At first, we sort of panicked.
When you're told that if her ketones measure "large" you may ultimately have to take her to the hospital,
you take it very seriously.

So she feels terrible, we pull out the test strips and see the dreaded PURPLE color.
Large ketones.
I call the doctor on call at Children's Hospital for instructions, and here's what we are told to do:

Check her blood sugar and urine for ketones....every two hours:

If her blood sugar is ABOVE 250, she can't have carbohydrates (think diet soda or proteins):
In addition to that, if she has:
Large Ketones- We give her 20% of her total number of units of insulin (both Humalog and Lantus).
12 units of Humalog

Moderate Ketones - 15% of total units of insulin for the day
9 units of Humalog

Small Ketones - 10% of total units of insulin for the day
6 units

Trace ketones - Use her correction scale (another chart we have to follow on well days)


If her blood sugar is below 250, she can have carbohydrates.
We were to start by adding in 45 grams of carbohydrates with large ketones.

Oh, and don't forget the 8-10 oz. of water every 20 minutes.

Thankfully, we have found her to respond quite positively very quickly, and all her numbers drop back to normal/safe ranges within a couple hours.  
I can't tell you the relief and security I've found in the lifeline at our Children's Hospital and how quickly they return our calls, and how encouragingly they coach us along!!  
We never feel like we've done the wrong thing, or that we were calling because we are hypochondriacs!

More grace.
A sigh of relief.

But I'll be so glad to be able to put the notebook and ketone strips away.
And to get back to the outside world.


Jill said...

Prayers going up for you all! (((HUGS))) I'm so glad you found my blog!
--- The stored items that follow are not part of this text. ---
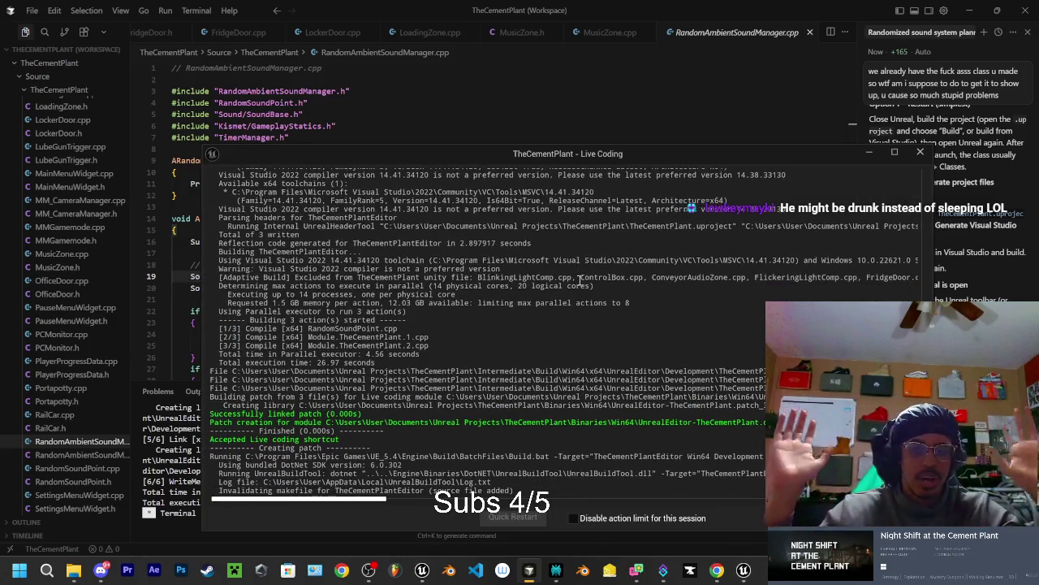
pyautogui.moveTo(641, 154); pyautogui.dragTo(516, 138)
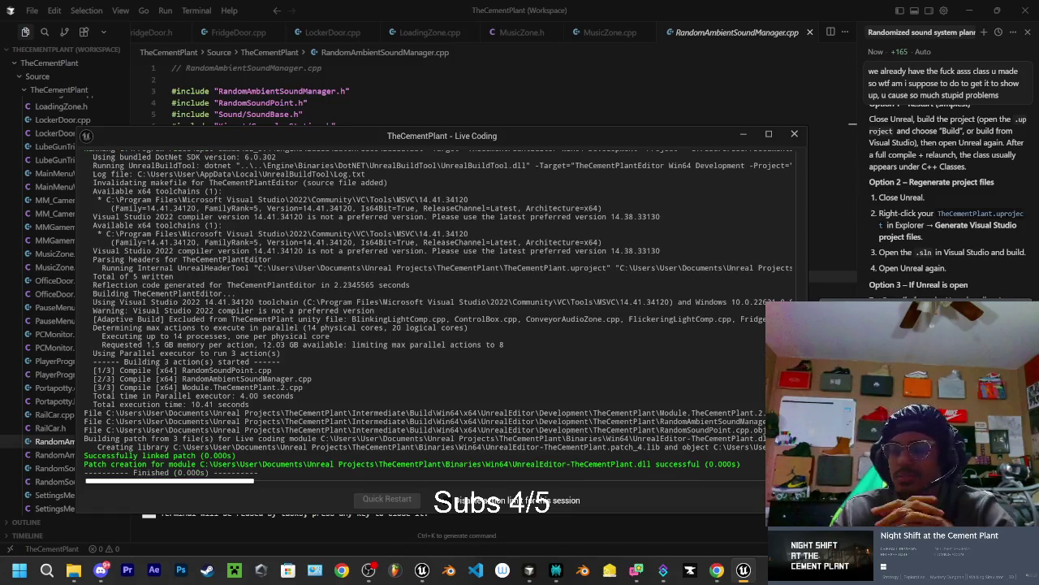
pyautogui.press('alt+Tab')
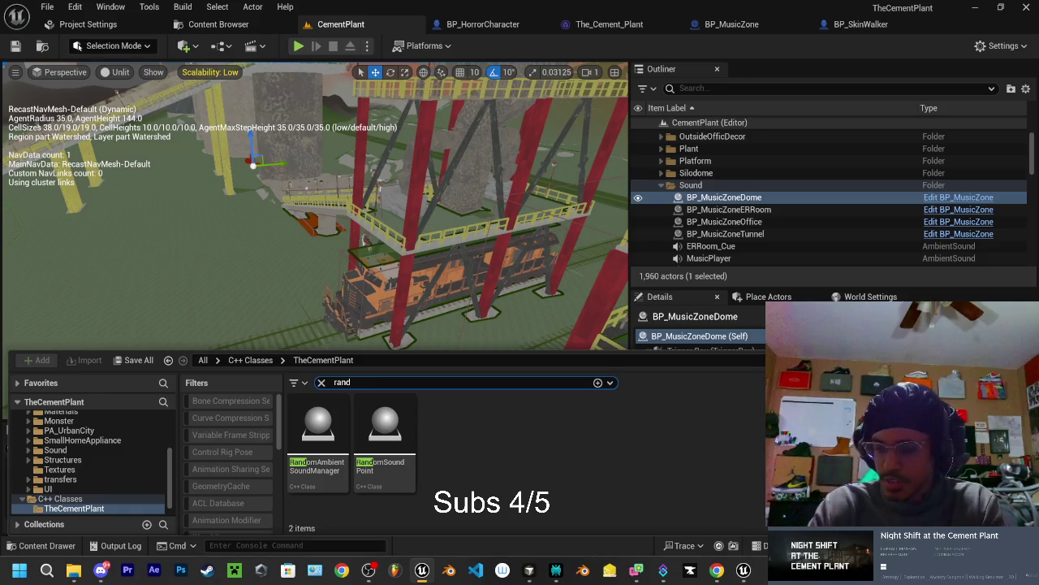
pyautogui.press('alt+Tab')
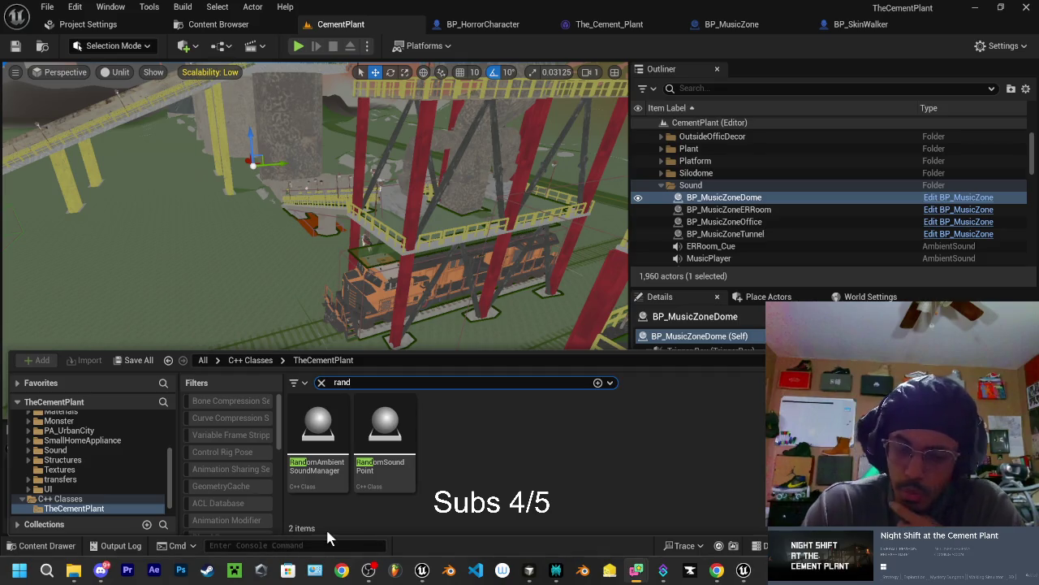
pyautogui.click(225, 548)
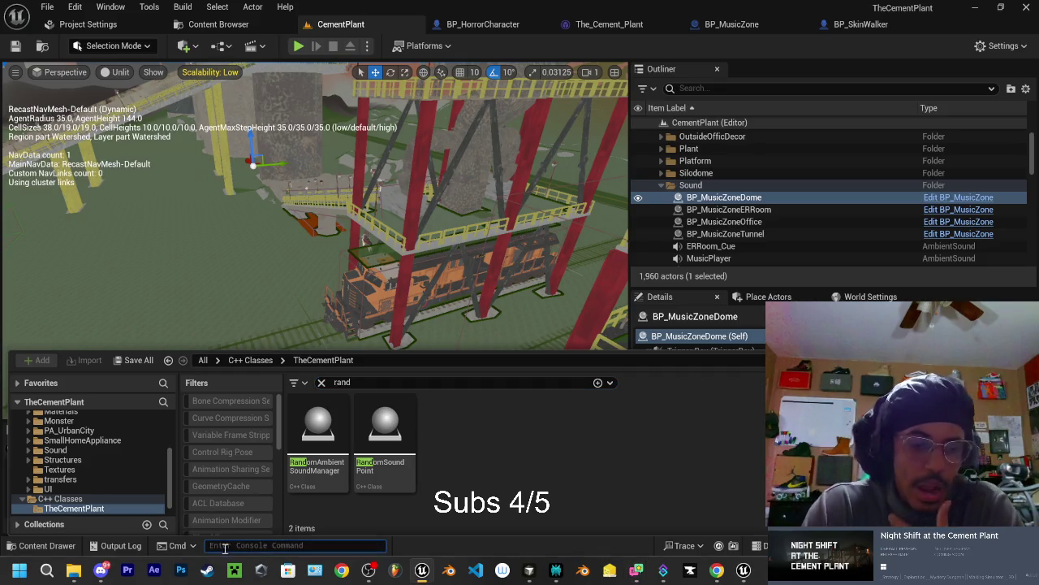
pyautogui.click(499, 505)
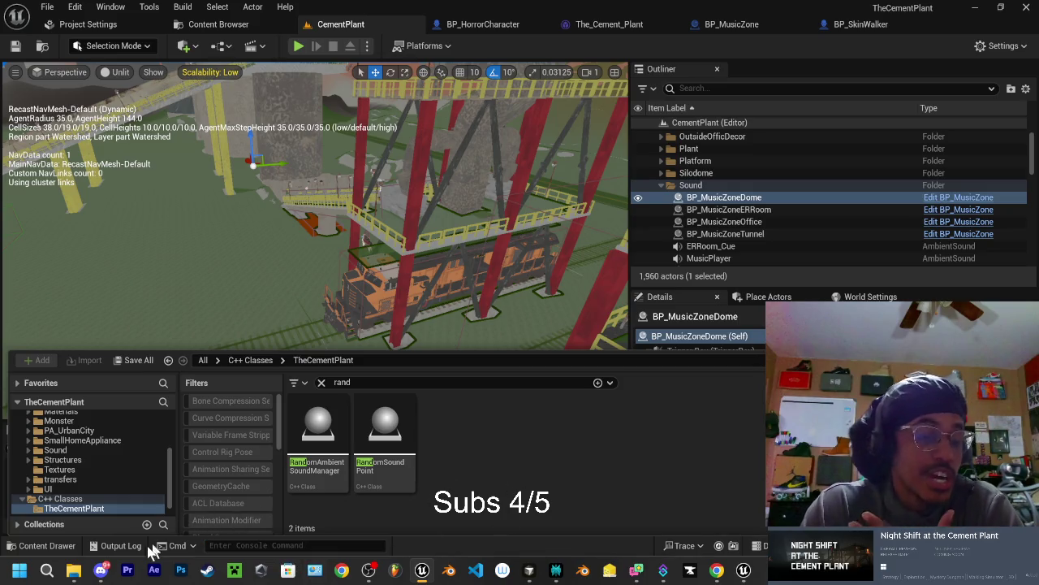
pyautogui.click(64, 549)
pyautogui.click(64, 549)
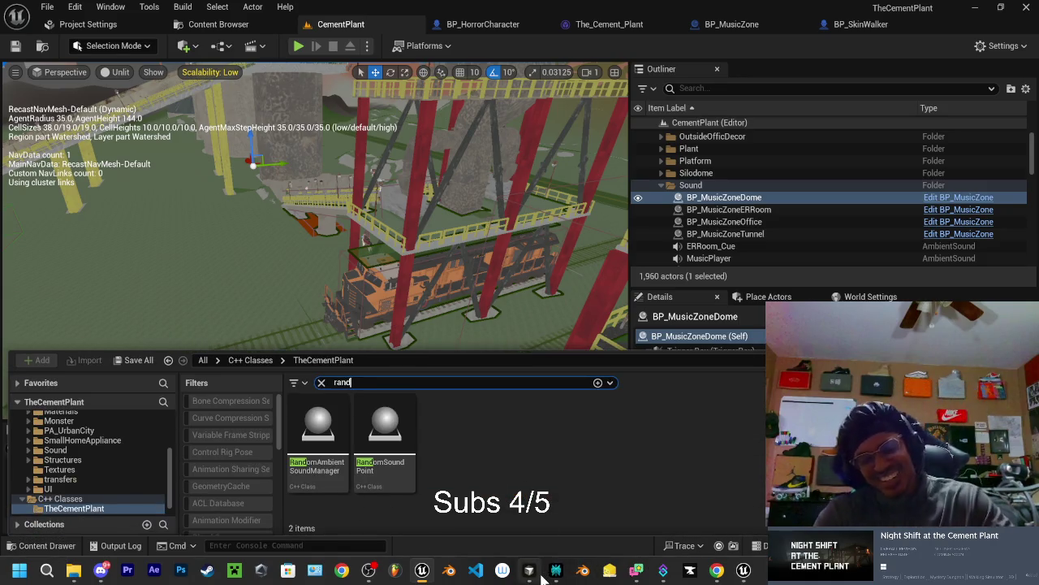
# Create Blueprint BP_RandomAmbientSoundManager from RandomAmbientSoundManager in the /Game/BP folder.
pyautogui.rightClick(338, 447)
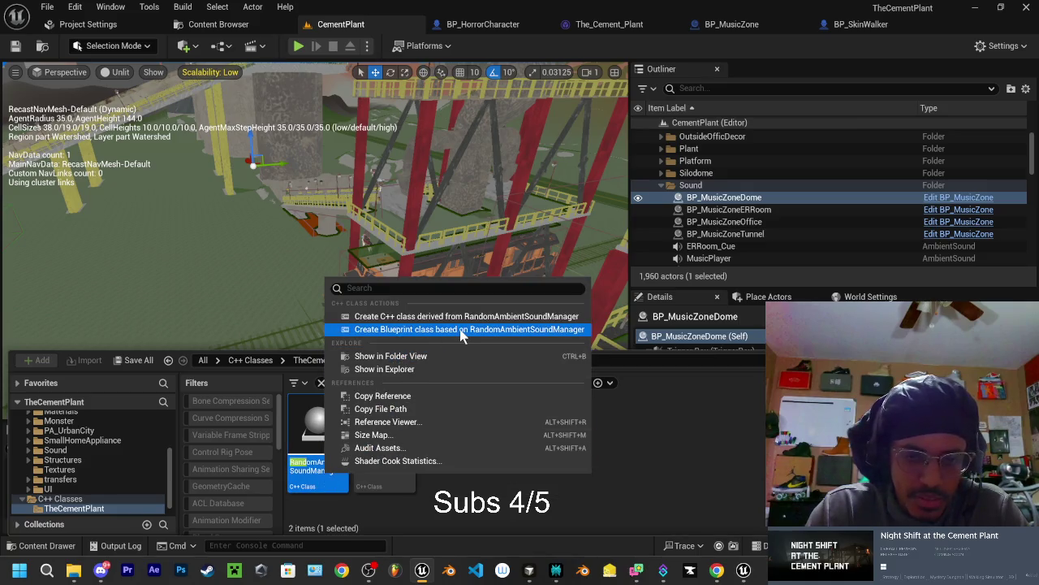
pyautogui.click(392, 330)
Welcome to the D-Family! If you need anything, you can reach me over on my blog or you can look me up on Facebook! Hope everyone starts feeling better soon. I'm off to read more of your blog get more familiar with your family! :) Take care!

Brenda said...

Hi Jill!!
I've been a fan of your blog for awhile now and I even had the blessing of "winning" one of your giveaways awhile back. I still use the flowered pump pack that your mom made for my cell phone (since we're still using pens!)! I've gotten some wonderful information from your blog and was so excited to see that you have your own "badge" now!! Way to go!! You are an encouragement to me!!